On January 29, 4TH Space will become a lens through which to consider the unfinished business of decolonization and its relationship to questions of pedagogy.

Mouvement pour la défense des droits des Noirs aux États-Unis… Lutte pour la décolonisation en Afrique, en Asie et dans les Antilles… Ouverture du Canada à l’immigration en provenance de l’hémisphère sud… Nul doute, les années 1960 ont été une période d’immense changement.

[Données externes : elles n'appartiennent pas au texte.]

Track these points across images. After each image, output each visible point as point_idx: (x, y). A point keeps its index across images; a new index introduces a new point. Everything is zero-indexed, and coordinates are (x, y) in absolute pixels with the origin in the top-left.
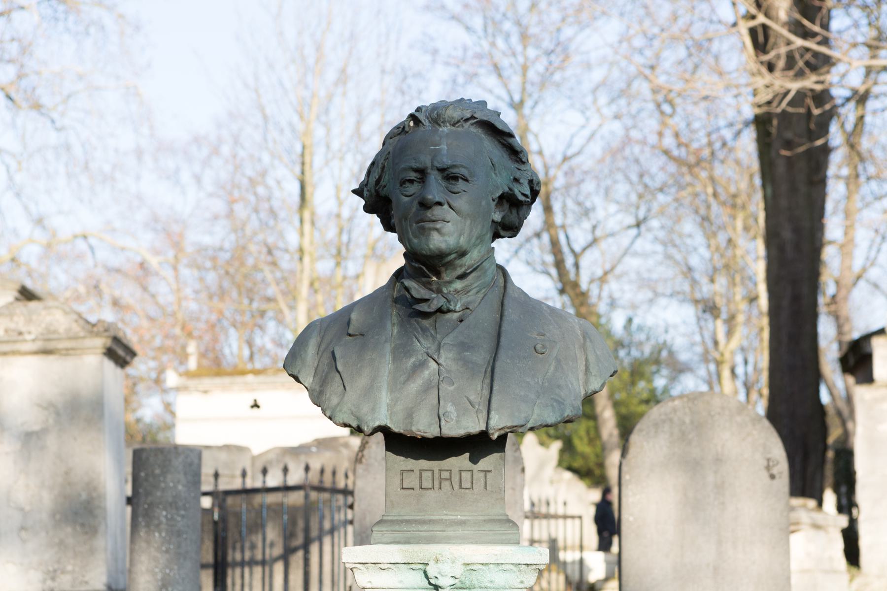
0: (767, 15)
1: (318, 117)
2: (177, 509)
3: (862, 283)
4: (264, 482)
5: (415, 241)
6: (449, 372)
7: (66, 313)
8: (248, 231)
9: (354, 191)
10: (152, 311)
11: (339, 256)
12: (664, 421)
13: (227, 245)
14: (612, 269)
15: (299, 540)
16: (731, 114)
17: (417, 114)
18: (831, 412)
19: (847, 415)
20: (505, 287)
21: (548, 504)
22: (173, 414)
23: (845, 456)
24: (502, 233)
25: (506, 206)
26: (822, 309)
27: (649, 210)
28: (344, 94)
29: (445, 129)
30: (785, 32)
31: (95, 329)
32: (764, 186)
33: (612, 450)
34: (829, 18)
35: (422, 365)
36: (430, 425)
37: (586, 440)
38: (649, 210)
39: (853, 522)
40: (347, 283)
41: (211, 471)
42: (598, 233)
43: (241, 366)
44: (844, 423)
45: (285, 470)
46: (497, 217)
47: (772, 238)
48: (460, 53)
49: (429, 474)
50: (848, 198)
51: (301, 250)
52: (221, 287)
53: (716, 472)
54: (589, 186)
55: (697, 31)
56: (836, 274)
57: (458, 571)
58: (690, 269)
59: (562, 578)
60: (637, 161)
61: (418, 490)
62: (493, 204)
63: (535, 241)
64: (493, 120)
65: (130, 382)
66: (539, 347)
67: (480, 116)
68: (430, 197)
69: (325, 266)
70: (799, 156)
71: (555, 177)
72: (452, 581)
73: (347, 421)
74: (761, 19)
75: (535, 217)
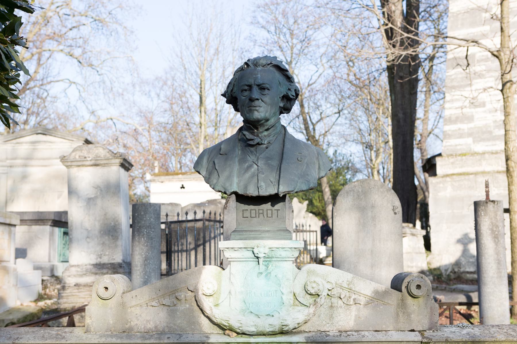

L’ordre établi était bousculé – non seulement par une aspiration à l’indépendance politique, mais aussi par une quête de dignité et de respect chez les peuples anciennement colonisés.

Du 29 janvier au 11 février 1969, des étudiants antillais ont occupé le centre informatique de la Sir George Williams University (l’un des établissements fondateurs de Concordia), dans le cadre d’une des plus importantes manifestations étudiantes de l’histoire canadienne.

Le geste visait à dénoncer des pratiques pédagogiques jugées discriminatoires et l’incapacité de l’université à répondre aux doléances des étudiants.

La manifestation a culminé sur une scène dont l’image a été largement diffusée et est devenue emblématique, celle d’étudiants lançant des cartes perforées par les fenêtres. Elle a également été marquée par des actes de brutalité policière, la tenue de propos racistes et un mystérieux incendie criminel qui a forcé l’évacuation des étudiants, événements au sujet desquels les comptes rendus varient.

Dans la foulée de la manifestation, près de 100 personnes ont été arrêtées. Les répercussions ont été vivement ressenties à Montréal. Les événements ont fait l’objet d’une importante couverture médiatique à l’échelle du pays, causant des remous jusque dans les Antilles et nuisant aux relations canado-antillaises. Ils ont en outre inspiré des manifestations étudiantes dans les Antilles, lesquelles ont incité les gouvernements de la région à réclamer justice pour leurs ressortissants.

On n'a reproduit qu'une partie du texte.